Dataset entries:
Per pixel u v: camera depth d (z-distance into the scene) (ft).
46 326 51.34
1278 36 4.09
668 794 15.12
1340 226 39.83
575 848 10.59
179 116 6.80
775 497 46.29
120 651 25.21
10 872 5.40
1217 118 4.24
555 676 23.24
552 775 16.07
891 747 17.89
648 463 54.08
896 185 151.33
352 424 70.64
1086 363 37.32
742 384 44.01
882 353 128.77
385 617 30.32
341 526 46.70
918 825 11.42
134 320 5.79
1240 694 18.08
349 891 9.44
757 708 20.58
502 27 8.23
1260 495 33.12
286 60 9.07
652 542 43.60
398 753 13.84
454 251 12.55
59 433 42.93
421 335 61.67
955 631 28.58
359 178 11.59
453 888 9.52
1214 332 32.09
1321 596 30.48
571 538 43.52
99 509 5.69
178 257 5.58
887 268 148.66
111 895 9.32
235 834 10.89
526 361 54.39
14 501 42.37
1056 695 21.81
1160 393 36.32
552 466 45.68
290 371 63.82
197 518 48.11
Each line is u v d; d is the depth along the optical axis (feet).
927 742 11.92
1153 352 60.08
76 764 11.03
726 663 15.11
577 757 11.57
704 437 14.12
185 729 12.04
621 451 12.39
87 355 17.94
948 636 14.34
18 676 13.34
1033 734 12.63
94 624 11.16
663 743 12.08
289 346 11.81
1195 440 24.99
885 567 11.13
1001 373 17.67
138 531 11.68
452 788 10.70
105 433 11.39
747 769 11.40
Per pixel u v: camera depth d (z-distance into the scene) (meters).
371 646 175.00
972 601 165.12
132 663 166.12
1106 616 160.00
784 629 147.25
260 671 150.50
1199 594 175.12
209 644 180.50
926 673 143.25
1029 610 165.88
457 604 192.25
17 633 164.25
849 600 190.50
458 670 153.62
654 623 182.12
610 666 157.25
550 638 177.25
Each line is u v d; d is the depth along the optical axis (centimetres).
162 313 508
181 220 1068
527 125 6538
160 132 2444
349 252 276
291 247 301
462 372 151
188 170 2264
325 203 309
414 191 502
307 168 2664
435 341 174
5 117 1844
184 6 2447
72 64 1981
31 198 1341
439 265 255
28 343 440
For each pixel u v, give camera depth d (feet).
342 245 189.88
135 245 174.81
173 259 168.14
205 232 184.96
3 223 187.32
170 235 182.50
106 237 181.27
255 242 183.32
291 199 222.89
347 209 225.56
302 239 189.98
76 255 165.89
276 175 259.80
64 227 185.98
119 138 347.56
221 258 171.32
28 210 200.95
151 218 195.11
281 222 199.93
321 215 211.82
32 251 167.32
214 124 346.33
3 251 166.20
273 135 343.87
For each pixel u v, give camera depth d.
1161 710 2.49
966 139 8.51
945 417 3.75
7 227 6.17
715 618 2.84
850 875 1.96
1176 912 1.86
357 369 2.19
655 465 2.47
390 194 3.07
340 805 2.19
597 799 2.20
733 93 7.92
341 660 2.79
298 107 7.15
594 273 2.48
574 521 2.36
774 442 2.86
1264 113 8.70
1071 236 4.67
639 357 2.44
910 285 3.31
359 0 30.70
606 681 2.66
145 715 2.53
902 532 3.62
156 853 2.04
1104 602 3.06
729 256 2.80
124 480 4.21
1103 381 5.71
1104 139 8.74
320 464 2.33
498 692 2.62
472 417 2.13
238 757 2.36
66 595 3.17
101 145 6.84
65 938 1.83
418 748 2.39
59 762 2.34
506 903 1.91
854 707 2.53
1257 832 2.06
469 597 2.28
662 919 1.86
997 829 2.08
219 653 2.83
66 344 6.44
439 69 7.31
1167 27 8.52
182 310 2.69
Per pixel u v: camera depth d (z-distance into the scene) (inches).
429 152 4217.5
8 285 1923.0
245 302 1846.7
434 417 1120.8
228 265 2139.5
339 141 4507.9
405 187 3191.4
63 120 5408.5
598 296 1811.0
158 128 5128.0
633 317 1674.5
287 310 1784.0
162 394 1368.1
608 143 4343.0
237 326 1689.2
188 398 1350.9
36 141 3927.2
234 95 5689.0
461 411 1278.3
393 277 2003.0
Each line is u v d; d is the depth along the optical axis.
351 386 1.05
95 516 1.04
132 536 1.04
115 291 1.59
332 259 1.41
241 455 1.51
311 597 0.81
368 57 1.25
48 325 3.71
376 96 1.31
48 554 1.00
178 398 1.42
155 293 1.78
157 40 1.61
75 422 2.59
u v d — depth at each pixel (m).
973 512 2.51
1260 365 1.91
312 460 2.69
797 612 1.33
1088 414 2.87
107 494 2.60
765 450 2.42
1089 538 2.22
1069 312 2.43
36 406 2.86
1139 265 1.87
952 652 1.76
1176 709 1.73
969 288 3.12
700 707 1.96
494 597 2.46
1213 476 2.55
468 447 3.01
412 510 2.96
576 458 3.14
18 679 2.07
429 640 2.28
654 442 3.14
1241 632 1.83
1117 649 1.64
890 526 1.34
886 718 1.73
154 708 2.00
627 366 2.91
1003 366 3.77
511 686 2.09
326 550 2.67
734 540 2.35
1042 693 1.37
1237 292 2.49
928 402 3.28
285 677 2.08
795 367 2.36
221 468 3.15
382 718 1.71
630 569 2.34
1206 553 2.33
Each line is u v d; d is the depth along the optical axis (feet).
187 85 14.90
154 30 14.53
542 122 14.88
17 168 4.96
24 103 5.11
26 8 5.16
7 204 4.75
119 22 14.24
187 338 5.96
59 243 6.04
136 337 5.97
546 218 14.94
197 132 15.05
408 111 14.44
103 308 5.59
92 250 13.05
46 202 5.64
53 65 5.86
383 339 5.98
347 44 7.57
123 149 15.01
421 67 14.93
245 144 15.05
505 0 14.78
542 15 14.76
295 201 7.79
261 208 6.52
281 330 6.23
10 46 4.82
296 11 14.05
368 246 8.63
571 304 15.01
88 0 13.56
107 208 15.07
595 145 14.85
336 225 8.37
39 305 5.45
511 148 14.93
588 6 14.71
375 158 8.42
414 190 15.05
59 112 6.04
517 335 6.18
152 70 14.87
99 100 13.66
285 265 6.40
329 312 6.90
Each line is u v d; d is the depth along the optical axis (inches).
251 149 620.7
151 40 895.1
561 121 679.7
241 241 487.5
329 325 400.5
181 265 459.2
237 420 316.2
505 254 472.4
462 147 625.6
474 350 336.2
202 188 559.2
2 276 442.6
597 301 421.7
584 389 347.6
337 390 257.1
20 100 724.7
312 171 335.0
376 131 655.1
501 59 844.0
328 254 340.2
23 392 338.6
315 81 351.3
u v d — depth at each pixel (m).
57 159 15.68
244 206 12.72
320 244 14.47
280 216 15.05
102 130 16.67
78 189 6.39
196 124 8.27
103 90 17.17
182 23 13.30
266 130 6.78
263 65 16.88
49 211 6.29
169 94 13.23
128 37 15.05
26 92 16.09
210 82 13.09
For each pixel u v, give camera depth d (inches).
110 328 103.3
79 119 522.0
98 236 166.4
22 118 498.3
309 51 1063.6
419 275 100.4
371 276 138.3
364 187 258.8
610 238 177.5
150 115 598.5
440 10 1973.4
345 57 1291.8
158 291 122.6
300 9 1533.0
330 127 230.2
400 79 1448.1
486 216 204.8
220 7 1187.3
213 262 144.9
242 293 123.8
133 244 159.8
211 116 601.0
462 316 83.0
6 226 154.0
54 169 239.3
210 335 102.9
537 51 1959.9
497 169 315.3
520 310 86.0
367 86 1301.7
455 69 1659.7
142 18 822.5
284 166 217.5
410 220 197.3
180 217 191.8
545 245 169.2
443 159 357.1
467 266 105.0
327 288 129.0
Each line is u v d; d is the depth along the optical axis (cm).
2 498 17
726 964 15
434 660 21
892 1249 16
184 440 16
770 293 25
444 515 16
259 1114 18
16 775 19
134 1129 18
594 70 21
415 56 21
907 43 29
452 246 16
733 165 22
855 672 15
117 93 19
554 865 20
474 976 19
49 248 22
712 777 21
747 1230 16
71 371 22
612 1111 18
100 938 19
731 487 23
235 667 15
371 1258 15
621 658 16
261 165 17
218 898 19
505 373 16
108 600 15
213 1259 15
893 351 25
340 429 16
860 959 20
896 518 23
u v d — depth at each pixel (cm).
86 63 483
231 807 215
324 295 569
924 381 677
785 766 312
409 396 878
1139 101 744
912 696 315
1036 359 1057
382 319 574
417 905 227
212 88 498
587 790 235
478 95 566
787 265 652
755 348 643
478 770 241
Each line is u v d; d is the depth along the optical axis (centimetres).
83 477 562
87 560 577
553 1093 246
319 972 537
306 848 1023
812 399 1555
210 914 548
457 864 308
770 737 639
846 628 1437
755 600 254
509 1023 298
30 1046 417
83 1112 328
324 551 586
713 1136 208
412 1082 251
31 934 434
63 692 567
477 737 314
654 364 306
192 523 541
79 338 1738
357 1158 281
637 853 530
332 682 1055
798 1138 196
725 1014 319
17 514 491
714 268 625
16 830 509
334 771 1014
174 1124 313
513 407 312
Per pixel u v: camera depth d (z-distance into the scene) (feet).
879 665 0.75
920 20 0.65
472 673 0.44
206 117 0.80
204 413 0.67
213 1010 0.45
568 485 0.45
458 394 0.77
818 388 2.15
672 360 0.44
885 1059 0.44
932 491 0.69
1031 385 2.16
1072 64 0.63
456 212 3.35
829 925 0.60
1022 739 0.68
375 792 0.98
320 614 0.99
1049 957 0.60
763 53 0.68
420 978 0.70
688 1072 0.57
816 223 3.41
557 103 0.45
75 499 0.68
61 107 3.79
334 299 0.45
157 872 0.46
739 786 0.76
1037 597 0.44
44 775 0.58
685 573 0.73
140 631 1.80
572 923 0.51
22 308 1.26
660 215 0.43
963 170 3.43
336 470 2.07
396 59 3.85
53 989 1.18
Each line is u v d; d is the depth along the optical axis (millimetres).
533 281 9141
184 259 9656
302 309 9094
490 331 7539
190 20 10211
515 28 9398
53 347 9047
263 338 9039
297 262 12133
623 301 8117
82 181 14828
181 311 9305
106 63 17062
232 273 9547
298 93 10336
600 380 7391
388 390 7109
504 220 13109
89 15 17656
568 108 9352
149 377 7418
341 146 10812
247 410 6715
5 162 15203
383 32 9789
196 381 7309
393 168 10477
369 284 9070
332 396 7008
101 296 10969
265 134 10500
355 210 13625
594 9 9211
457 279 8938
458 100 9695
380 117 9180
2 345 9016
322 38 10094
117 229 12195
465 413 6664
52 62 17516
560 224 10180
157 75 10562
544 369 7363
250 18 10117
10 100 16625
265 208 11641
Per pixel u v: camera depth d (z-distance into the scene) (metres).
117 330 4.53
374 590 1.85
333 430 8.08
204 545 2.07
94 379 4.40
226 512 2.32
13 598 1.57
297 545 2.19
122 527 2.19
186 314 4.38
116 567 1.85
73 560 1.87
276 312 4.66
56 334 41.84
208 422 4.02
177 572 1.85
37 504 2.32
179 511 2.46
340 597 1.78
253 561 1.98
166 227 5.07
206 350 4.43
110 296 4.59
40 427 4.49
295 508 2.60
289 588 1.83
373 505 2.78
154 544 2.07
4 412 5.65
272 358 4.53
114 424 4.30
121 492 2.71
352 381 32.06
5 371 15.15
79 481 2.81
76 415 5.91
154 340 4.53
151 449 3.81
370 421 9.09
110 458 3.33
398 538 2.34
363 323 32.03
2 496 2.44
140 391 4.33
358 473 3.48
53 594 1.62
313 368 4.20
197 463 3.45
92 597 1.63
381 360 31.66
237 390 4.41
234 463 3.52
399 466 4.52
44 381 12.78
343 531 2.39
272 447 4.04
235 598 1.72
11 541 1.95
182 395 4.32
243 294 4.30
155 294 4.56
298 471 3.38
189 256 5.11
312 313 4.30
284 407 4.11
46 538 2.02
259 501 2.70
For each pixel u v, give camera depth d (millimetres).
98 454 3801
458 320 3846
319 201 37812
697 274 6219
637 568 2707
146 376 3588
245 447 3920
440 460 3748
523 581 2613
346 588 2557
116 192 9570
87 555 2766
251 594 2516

Assignment:
Go through the records above, find each line with the string "along", and copy it.

Answer for this exercise:
Each line is u v d; d is the depth along the optical axis (feet).
Each line is u v d; d is the depth along the optical axis (centimetres).
Each line is u v d; d is the depth along the optical axis.
Each line is u v d; d is the depth along the optical axis (feet).
Each line is u v d; d is the depth along the optical axis (inches).
Each line is u v d; d is the depth along the optical axis (cm).
Each line is u v d; d is the depth along the optical axis (centimetres).
Each line is u v d; d is the depth along the optical axis (millimetres).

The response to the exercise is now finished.